Chama-me a atenção o fato de Clara, mesmo escrevendo a Inês em primeira pessoa, responder ao chamado do Crucificado com a forma plural “respondemos”, e exortar a fazê-lo “com uma só voz, com um só espírito”. Gosto de colher nisto o caráter comunitário e de comunhão da vida de Irmãs Pobres de vocês, o dinamismo pascoal do cotidiano no qual as diversidades se harmonizam e vocês podem chegar à sintonia do sentir, do querer e do agir.

A convergência do olhar sobre o Crucificado, do qual contemplam o amor que chega a vocês pessoalmente, deixa o ouvido interior atento ao som da voz daquele que chama; e vocês se veem chamadas juntas para crescer na compaixão. Nisto reconheço um fruto do Espírito, expressão madura do diálogo com o Senhor e entre vocês, buscado com fidelidade através e muito além de qualquer tentação e tentativa de fechamento à outra ou de invasão da outra. O diálogo é encontro dos rostos.

 “Nós o anunciamos a vós para que estejais também em comunhão conosco”

Quem dialoga busca o outro para participar juntos da beleza e da riqueza da vida, quer reduzir as distâncias para celebrar o encontro sempre transformador. Quando se faz diálogo não permanece como é: áreas interiores que ficavam às sombras até aquele momento, ignoradas por nós mesmos, vêm à luz. Quem dialoga cresce no conhecimento de si mesmo antes de conhecer o outro, acolhe a própria unicidade e a oferece sem alguma pretensão. Nada é mais contrário ao diálogo do que o espírito de prepotência ou de revanche. Nada de mais propício à pequenez que não causa medo, da simplicidade que não engana, da pureza que liberta da suspeita de ambiguidade e de subterfúgios. O diálogo não instrumentaliza o outro.
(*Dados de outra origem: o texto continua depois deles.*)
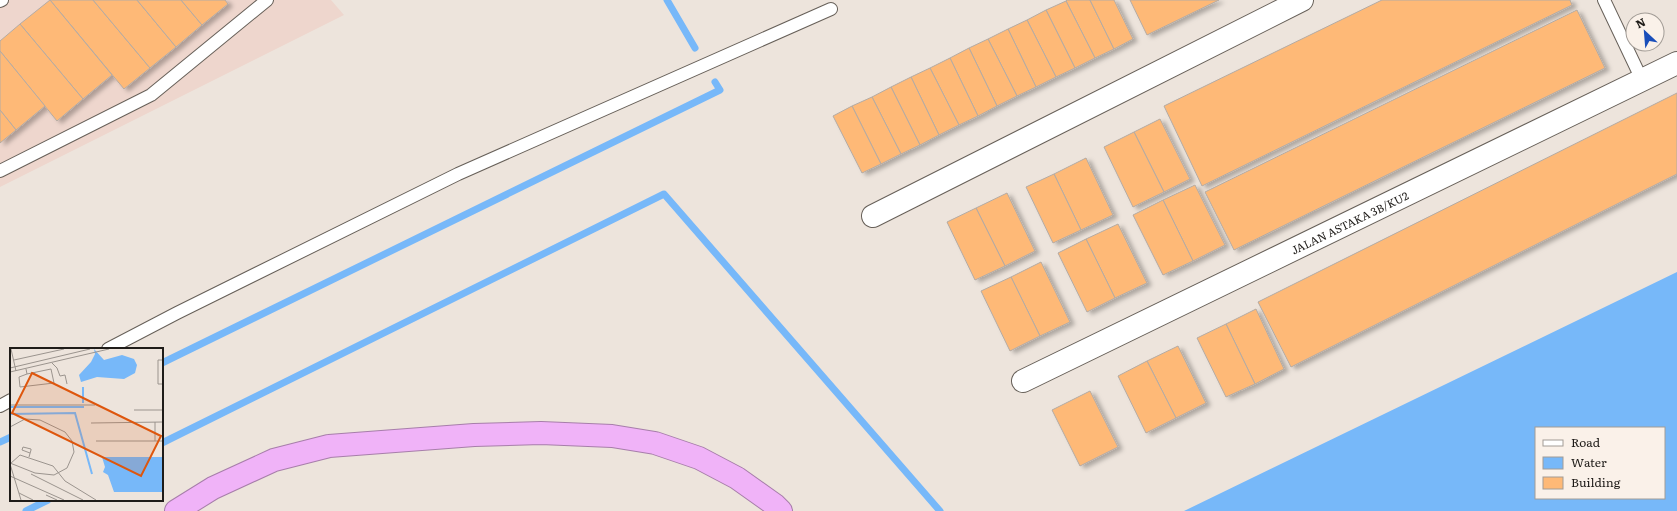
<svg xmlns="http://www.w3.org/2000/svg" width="1677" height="511" viewBox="0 0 1677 511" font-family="Literata,serif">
  <defs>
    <filter id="shadow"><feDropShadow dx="4.5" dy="2.5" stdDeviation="2" flood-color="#0004"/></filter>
  </defs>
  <rect width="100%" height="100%" fill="#ede4dc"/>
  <!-- commercial -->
  <polygon fill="#eed6cd" points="0,0 331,0 344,15 0,187"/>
  <!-- water -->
  <path fill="#77b8f9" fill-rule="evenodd" d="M1677,272V511H1184ZM1536,428H1664V498H1536Z"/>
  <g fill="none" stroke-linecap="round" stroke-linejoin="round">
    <!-- stream -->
    <g stroke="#77b8f9" stroke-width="7">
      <polyline points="667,0 695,48"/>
      <polyline points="162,363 720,90 715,82"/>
      <polyline points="0,442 11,437"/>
      <polyline points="162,443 664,194 940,511"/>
      <polyline points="26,511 48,500"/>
    </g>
  </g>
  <!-- building -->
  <g fill="#feb977" stroke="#b4aba4" filter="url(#shadow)">
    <polygon points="50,0 93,0 150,68 124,89"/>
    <polygon points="50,0 112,75 83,99 20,24"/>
    <polygon points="93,0 137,0 176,47 150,68"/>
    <polygon points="137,0 181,0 202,25 176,47"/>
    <polygon points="181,0 225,0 228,4 202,25"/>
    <polygon points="1067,0 1090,0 1114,49 1095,58 1066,1"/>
    <polygon points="1090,0 1114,0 1133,39 1114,49"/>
    <polygon points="1130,0 1219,0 1147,35"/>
    <polygon points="1382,0 1570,0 1572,5 1202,186 1164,106"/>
    <polygon points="1066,1 1095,58 1075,68 1046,10"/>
    <polygon points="1046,10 1075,68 1056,77 1027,20"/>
    <polygon points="1577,10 1605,68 1234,250 1205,192"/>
    <polygon points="1027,20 1056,77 1036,87 1008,29"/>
    <polygon points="20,24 83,99 57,121 0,51 0,41"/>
    <polygon points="1008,29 1036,87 1017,96 988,39"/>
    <polygon points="988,39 1017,96 997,106 969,48"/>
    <polygon points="969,48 997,106 978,116 950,58"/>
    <polygon points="0,51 45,106 16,130 0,110"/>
    <polygon points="950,58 978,116 959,125 930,68"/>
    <polygon points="930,68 959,125 939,135 911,77"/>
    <polygon points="911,77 939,135 920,145 891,87"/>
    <polygon points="891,87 920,145 901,154 872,97"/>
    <polygon points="1677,93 1677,174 1291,367 1258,302"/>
    <polygon points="872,97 901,154 881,164 852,106"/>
    <polygon points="852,106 881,164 862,173 833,116"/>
    <polygon points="0,110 16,130 0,143"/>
    <polygon points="1160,119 1190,179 1164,192 1134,132"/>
    <polygon points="1134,132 1164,192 1133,207 1104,147"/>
    <polygon points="1086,158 1113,215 1081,230 1054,174"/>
    <polygon points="1054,174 1081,230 1053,243 1026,187"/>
    <polygon points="1195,185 1225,245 1193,261 1163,200"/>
    <polygon points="1007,193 1035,251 1005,266 976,208"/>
    <polygon points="1163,200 1193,261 1163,275 1133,215"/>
    <polygon points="976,208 1005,266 975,280 947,222"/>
    <polygon points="1118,224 1147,283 1115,298 1086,239"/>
    <polygon points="1086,239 1115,298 1087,312 1058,253"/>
    <polygon points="1041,262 1070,322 1040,336 1011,277"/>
    <polygon points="1011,277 1040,336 1010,351 981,291"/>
    <polygon points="1256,309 1284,369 1255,384 1226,324"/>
    <polygon points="1226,324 1255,384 1226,397 1197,338"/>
    <polygon points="1178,346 1206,403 1176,418 1147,361"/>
    <polygon points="1147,361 1176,418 1146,433 1118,376"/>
    <polygon points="1090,391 1118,447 1080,466 1052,410"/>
  </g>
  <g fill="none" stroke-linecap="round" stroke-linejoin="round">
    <!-- lane casing -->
    <g stroke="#676059" stroke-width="14">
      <g id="lane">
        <polyline points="1604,0 1642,80"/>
        <polyline points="0,1 2,0"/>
        <polyline points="0,171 151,95 267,0"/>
        <polyline points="108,349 177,313 458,174 831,9"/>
        <polyline points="0,406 11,400"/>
      </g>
    </g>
    <!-- street casing -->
    <g stroke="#676059" stroke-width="24">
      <g id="street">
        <polyline points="873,216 1302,0"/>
        <path id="s1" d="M1023,381L1677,63"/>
      </g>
    </g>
    <!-- highway casing -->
    <g stroke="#a77eaa" stroke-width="24">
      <polyline id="highway" points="176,511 213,488 274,460 329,446 474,435 541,433 612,436 655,443 699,458 737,478 775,505 781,511"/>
    </g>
    <!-- lane -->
    <use href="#lane" stroke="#fff" stroke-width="12"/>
    <!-- street -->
    <use href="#street" stroke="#fff" stroke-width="22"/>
    <!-- highway -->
    <use href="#highway" stroke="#f0b3f8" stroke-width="22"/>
  </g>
  <g text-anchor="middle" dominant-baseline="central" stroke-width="3.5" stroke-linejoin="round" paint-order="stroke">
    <!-- street labels -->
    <g font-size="11" fill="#1f1c19" stroke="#faf1e9">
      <text stroke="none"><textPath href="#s1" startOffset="363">JALAN ASTAKA 3B/KU2</textPath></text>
    </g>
  </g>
  <!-- overview -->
  <g transform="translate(10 348)">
    <rect width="153" height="153" fill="#ede4dc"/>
    <path d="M84,1L94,12L112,7L124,11L127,17L125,25L114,31L87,29L71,34L69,27L81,14L85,6ZM92,109H153V144H104L98,127L93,124L95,119Z" fill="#77b8f9"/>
    <path fill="none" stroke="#77b8f9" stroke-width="2" d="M73,39V55M0,59H74M0,66L65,65L82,126"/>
    <path fill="none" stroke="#9b948e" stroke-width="1" d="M1,1L6,23M4,12L54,1M153,12H148V36H153M42,15L47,20L50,28L55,27L57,36M0,20L80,1M16,21L17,26L9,29L10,39L44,35L41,21L17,26M0,24L99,1M0,57H85M124,62H153M81,75L153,74M0,79L15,71L30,72L55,84L62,93L64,104L57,120L44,127L25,125L0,115M86,93H153M145,93V74M19,109L21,102V101L13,99L12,102L20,105M21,126L73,152M0,128L54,152M9,145L23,152M36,147L47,152M11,152L0,116L10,107L43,118L55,133L86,152"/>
    <path fill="#de560d" fill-opacity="0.15" stroke="#de560d" stroke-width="2" d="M22,25L151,88L131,128L2,65Z"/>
    <rect width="153" height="153" fill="none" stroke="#1f1c19" stroke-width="2"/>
  </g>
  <!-- legend -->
  <rect x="1535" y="427" width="130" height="72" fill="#faf1e9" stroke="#a29c96"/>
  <rect x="1543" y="440" width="20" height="6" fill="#ffffff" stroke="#a29c96"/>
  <text x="1571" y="447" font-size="12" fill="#1f1c19">Road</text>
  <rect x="1543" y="457" width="20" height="12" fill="#77b8f9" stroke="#a29c96"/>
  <text x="1571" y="467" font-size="12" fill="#1f1c19">Water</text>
  <rect x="1543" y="477" width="20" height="12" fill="#feb977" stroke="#a29c96"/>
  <text x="1571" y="487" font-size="12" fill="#1f1c19">Building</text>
  <!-- north arrow -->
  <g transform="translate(1645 32) rotate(334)"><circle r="19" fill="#faf1e9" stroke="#a29c96"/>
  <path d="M0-3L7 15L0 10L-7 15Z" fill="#194eba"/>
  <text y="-6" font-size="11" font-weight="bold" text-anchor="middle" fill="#1f1c19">N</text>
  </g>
</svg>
Clara e as irmãs que na existência cotidiana atravessam os gargalos da discórdia e da divisão, da inveja e da murmuração, com o perdão, a reconciliação e a intercessão abrem os espaços da acolhida e da comunhão (cf. Regra de Santa Clara X,6; IX,7-11). As cartas escritas a Inês de Praga são testemunhos de quanto Clara fosse disponível e pronta para entrar em diálogo com o outro, quanto ela era convicta que na partilha fraterna pode-se compreender melhor o que agrada a Deus e fazer-lhe adesão. Clara escuta as questões de Inês e as responde (cf. III Carta 29-41); convida a irmã de longe a buscar por sua vez o diálogo com quem pode iluminá-la de acordo com a verdade da vocação recebida (cf. II Carta 15-18), a fim de percorrer com segurança o caminho dos mandamentos do Senhor (cf. II Carta 15).

Clara sabe traduzir o seu “habitar” na comunhão trinitária também no diálogo dos gestos: fazer dar um ovo à irmã tentada de sufocar-se, beijar o pé que a atingiu na face, cobrir as irmãs que dormiam no frio durante a noite, traçar o sinal da cruz sobre seus corpos adormentados… O caminho do diálogo conduz a abraçar o outro.

No diálogo, a nossa história No início da história carismática de nossa Família Franciscana existem dois diálogos memoráveis: aquele entre o Senhor e Francisco na noite de Espoleto, prolongado depois na gruta perto de Assis (cf. 1ª Celano 6), e aquele entre o Crucifixo e Francisco na Igreja de São Damião (cf. 2ª Celano 10). Uma das viradas determinantes nesta história foi impressa sem dúvida pelos vários diálogos entre Francisco e a jovem Clara (Legenda de S. Clara 3).

Como não pensar, pois, que todos nós nascemos na Porciúncula, em Santa Maria dos Anjos, cuja festa nos faz ouvir de novo o diálogo entre o anjo e Maria, aquele diálogo que marcou o tempo no qual o Senhor “empenhou-se em salvar-nos” (Cf. Compilação de Assis 14). Tudo me leva a renovar junto com os frades o desejo e o empenho para ser com a nossa vida “lugares” de encontro com a Palavra de Deus e com as palavras dos seres humanos. E peço a vocês, minhas senhoras, que continuem a ser mulheres de diálogo, em nome do Senhor.